- What is being asked: Images should not appear in the copy, yet every line of the listing below must be printed exactly.
─── Material supplied
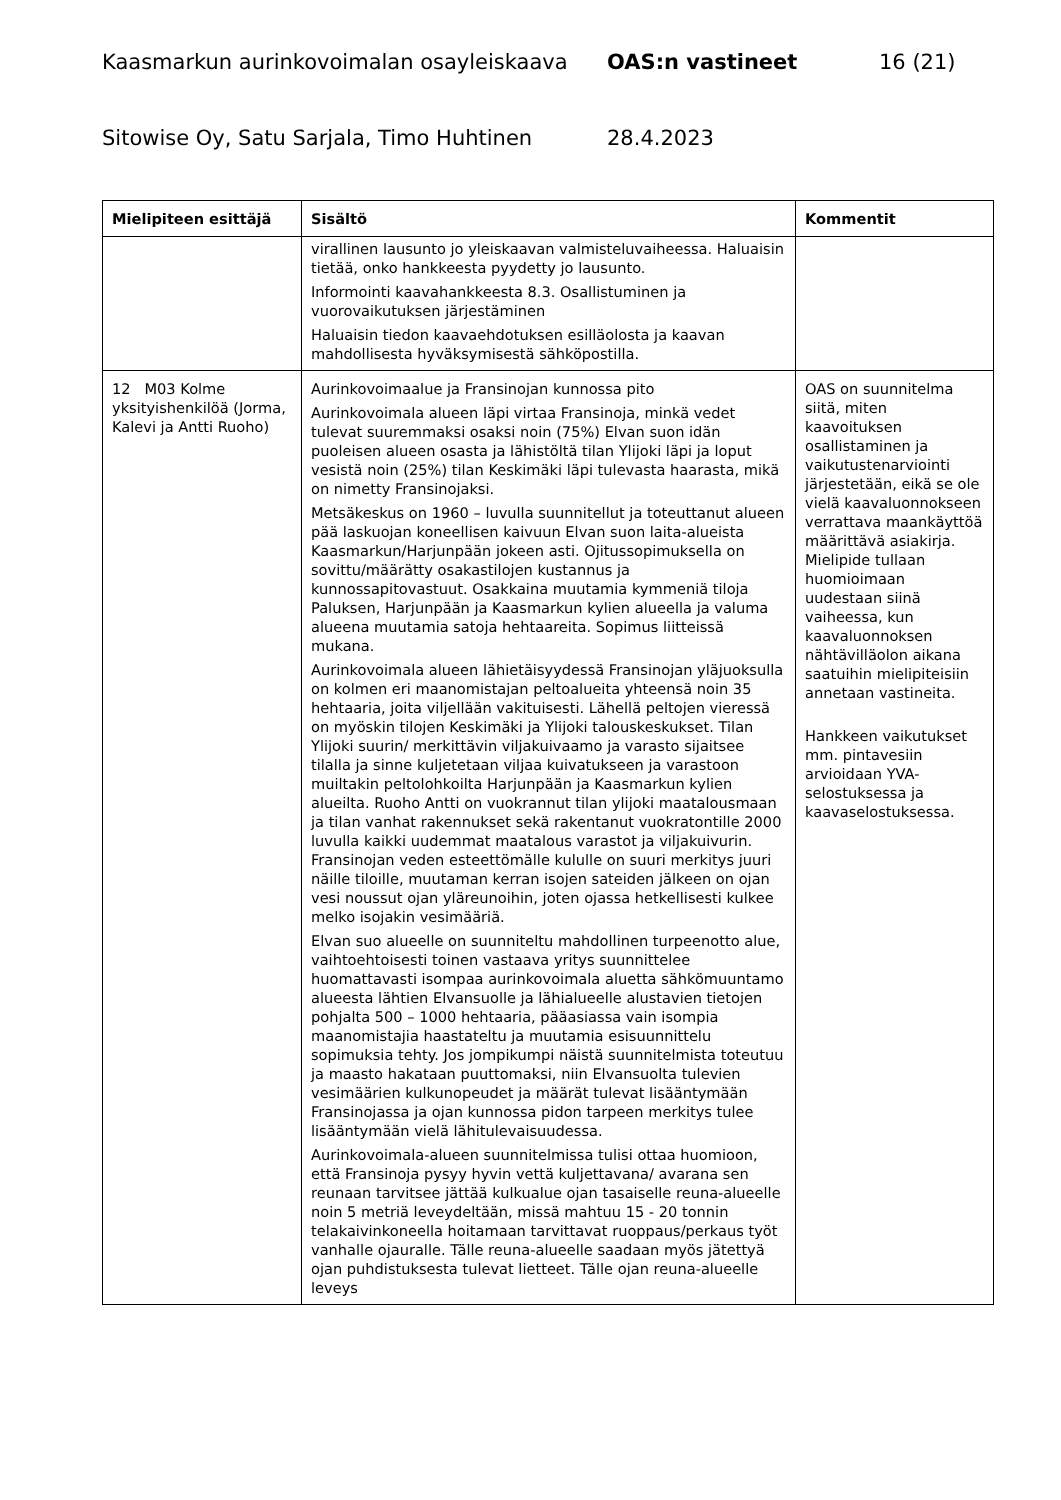Kaasmarkun aurinkovoimalan osayleiskaava OAS:n vastineet 16 (21)
Sitowise Oy, Satu Sarjala, Timo Huhtinen 28.4.2023
| Mielipiteen esittäjä | Sisältö | Kommentit |
| --- | --- | --- |
| | virallinen lausunto jo yleiskaavan valmisteluvaiheessa. Haluaisin tietää, onko hankkeesta pyydetty jo lausunto. Informointi kaavahankkeesta 8.3. Osallistuminen ja vuorovaikutuksen järjestäminen Haluaisin tiedon kaavaehdotuksen esilläolosta ja kaavan mahdollisesta hyväksymisestä sähköpostilla. | |
| 12 M03 Kolme yksityishenkilöä (Jorma, Kalevi ja Antti Ruoho) | Aurinkovoimaalue ja Fransinojan kunnossa pito Aurinkovoimala alueen läpi virtaa Fransinoja, minkä vedet tulevat suuremmaksi osaksi noin (75%) Elvan suon idän puoleisen alueen osasta ja lähistöltä tilan Ylijoki läpi ja loput vesistä noin (25%) tilan Keskimäki läpi tulevasta haarasta, mikä on nimetty Fransinojaksi. Metsäkeskus on 1960 – luvulla suunnitellut ja toteuttanut alueen pää laskuojan koneellisen kaivuun Elvan suon laita-alueista Kaasmarkun/Harjunpään jokeen asti. Ojitussopimuksella on sovittu/määrätty osakastilojen kustannus ja kunnossapitovastuut. Osakkaina muutamia kymmeniä tiloja Paluksen, Harjunpään ja Kaasmarkun kylien alueella ja valuma alueena muutamia satoja hehtaareita. Sopimus liitteissä mukana. Aurinkovoimala alueen lähietäisyydessä Fransinojan yläjuoksulla on kolmen eri maanomistajan peltoalueita yhteensä noin 35 hehtaaria, joita viljellään vakituisesti. Lähellä peltojen vieressä on myöskin tilojen Keskimäki ja Ylijoki talouskeskukset. Tilan Ylijoki suurin/ merkittävin viljakuivaamo ja varasto sijaitsee tilalla ja sinne kuljetetaan viljaa kuivatukseen ja varastoon muiltakin peltolohkoilta Harjunpään ja Kaasmarkun kylien alueilta. Ruoho Antti on vuokrannut tilan ylijoki maatalousmaan ja tilan vanhat rakennukset sekä rakentanut vuokratontille 2000 luvulla kaikki uudemmat maatalous varastot ja viljakuivurin. Fransinojan veden esteettömälle kululle on suuri merkitys juuri näille tiloille, muutaman kerran isojen sateiden jälkeen on ojan vesi noussut ojan yläreunoihin, joten ojassa hetkellisesti kulkee melko isojakin vesimääriä. Elvan suo alueelle on suunniteltu mahdollinen turpeenotto alue, vaihtoehtoisesti toinen vastaava yritys suunnittelee huomattavasti isompaa aurinkovoimala aluetta sähkömuuntamo alueesta lähtien Elvansuolle ja lähialueelle alustavien tietojen pohjalta 500 – 1000 hehtaaria, pääasiassa vain isompia maanomistajia haastateltu ja muutamia esisuunnittelu sopimuksia tehty. Jos jompikumpi näistä suunnitelmista toteutuu ja maasto hakataan puuttomaksi, niin Elvansuolta tulevien vesimäärien kulkunopeudet ja määrät tulevat lisääntymään Fransinojassa ja ojan kunnossa pidon tarpeen merkitys tulee lisääntymään vielä lähitulevaisuudessa. Aurinkovoimala-alueen suunnitelmissa tulisi ottaa huomioon, että Fransinoja pysyy hyvin vettä kuljettavana/ avarana sen reunaan tarvitsee jättää kulkualue ojan tasaiselle reuna-alueelle noin 5 metriä leveydeltään, missä mahtuu 15 - 20 tonnin telakaivinkoneella hoitamaan tarvittavat ruoppaus/perkaus työt vanhalle ojauralle. Tälle reuna-alueelle saadaan myös jätettyä ojan puhdistuksesta tulevat lietteet. Tälle ojan reuna-alueelle leveys | OAS on suunnitelma siitä, miten kaavoituksen osallistaminen ja vaikutustenarviointi järjestetään, eikä se ole vielä kaavaluonnokseen verrattava maankäyttöä määrittävä asiakirja. Mielipide tullaan huomioimaan uudestaan siinä vaiheessa, kun kaavaluonnoksen nähtävilläolon aikana saatuihin mielipiteisiin annetaan vastineita. Hankkeen vaikutukset mm. pintavesiin arvioidaan YVA-selostuksessa ja kaavaselostuksessa. |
──────
- Written answer:
Kaasmarkun aurinkovoimalan osayleiskaava OAS:n vastineet 16 (21)
Sitowise Oy, Satu Sarjala, Timo Huhtinen 28.4.2023
| Mielipiteen esittäjä | Sisältö | Kommentit |
| --- | --- | --- |
| | virallinen lausunto jo yleiskaavan valmisteluvaiheessa. Haluaisin tietää, onko hankkeesta pyydetty jo lausunto. Informointi kaavahankkeesta 8.3. Osallistuminen ja vuorovaikutuksen järjestäminen Haluaisin tiedon kaavaehdotuksen esilläolosta ja kaavan mahdollisesta hyväksymisestä sähköpostilla. | |
| 12 M03 Kolme yksityishenkilöä (Jorma, Kalevi ja Antti Ruoho) | Aurinkovoimaalue ja Fransinojan kunnossa pito Aurinkovoimala alueen läpi virtaa Fransinoja, minkä vedet tulevat suuremmaksi osaksi noin (75%) Elvan suon idän puoleisen alueen osasta ja lähistöltä tilan Ylijoki läpi ja loput vesistä noin (25%) tilan Keskimäki läpi tulevasta haarasta, mikä on nimetty Fransinojaksi. Metsäkeskus on 1960 – luvulla suunnitellut ja toteuttanut alueen pää laskuojan koneellisen kaivuun Elvan suon laita-alueista Kaasmarkun/Harjunpään jokeen asti. Ojitussopimuksella on sovittu/määrätty osakastilojen kustannus ja kunnossapitovastuut. Osakkaina muutamia kymmeniä tiloja Paluksen, Harjunpään ja Kaasmarkun kylien alueella ja valuma alueena muutamia satoja hehtaareita. Sopimus liitteissä mukana. Aurinkovoimala alueen lähietäisyydessä Fransinojan yläjuoksulla on kolmen eri maanomistajan peltoalueita yhteensä noin 35 hehtaaria, joita viljellään vakituisesti. Lähellä peltojen vieressä on myöskin tilojen Keskimäki ja Ylijoki talouskeskukset. Tilan Ylijoki suurin/ merkittävin viljakuivaamo ja varasto sijaitsee tilalla ja sinne kuljetetaan viljaa kuivatukseen ja varastoon muiltakin peltolohkoilta Harjunpään ja Kaasmarkun kylien alueilta. Ruoho Antti on vuokrannut tilan ylijoki maatalousmaan ja tilan vanhat rakennukset sekä rakentanut vuokratontille 2000 luvulla kaikki uudemmat maatalous varastot ja viljakuivurin. Fransinojan veden esteettömälle kululle on suuri merkitys juuri näille tiloille, muutaman kerran isojen sateiden jälkeen on ojan vesi noussut ojan yläreunoihin, joten ojassa hetkellisesti kulkee melko isojakin vesimääriä. Elvan suo alueelle on suunniteltu mahdollinen turpeenotto alue, vaihtoehtoisesti toinen vastaava yritys suunnittelee huomattavasti isompaa aurinkovoimala aluetta sähkömuuntamo alueesta lähtien Elvansuolle ja lähialueelle alustavien tietojen pohjalta 500 – 1000 hehtaaria, pääasiassa vain isompia maanomistajia haastateltu ja muutamia esisuunnittelu sopimuksia tehty. Jos jompikumpi näistä suunnitelmista toteutuu ja maasto hakataan puuttomaksi, niin Elvansuolta tulevien vesimäärien kulkunopeudet ja määrät tulevat lisääntymään Fransinojassa ja ojan kunnossa pidon tarpeen merkitys tulee lisääntymään vielä lähitulevaisuudessa. Aurinkovoimala-alueen suunnitelmissa tulisi ottaa huomioon, että Fransinoja pysyy hyvin vettä kuljettavana/ avarana sen reunaan tarvitsee jättää kulkualue ojan tasaiselle reuna-alueelle noin 5 metriä leveydeltään, missä mahtuu 15 - 20 tonnin telakaivinkoneella hoitamaan tarvittavat ruoppaus/perkaus työt vanhalle ojauralle. Tälle reuna-alueelle saadaan myös jätettyä ojan puhdistuksesta tulevat lietteet. Tälle ojan reuna-alueelle leveys | OAS on suunnitelma siitä, miten kaavoituksen osallistaminen ja vaikutustenarviointi järjestetään, eikä se ole vielä kaavaluonnokseen verrattava maankäyttöä määrittävä asiakirja. Mielipide tullaan huomioimaan uudestaan siinä vaiheessa, kun kaavaluonnoksen nähtävilläolon aikana saatuihin mielipiteisiin annetaan vastineita. Hankkeen vaikutukset mm. pintavesiin arvioidaan YVA-selostuksessa ja kaavaselostuksessa. |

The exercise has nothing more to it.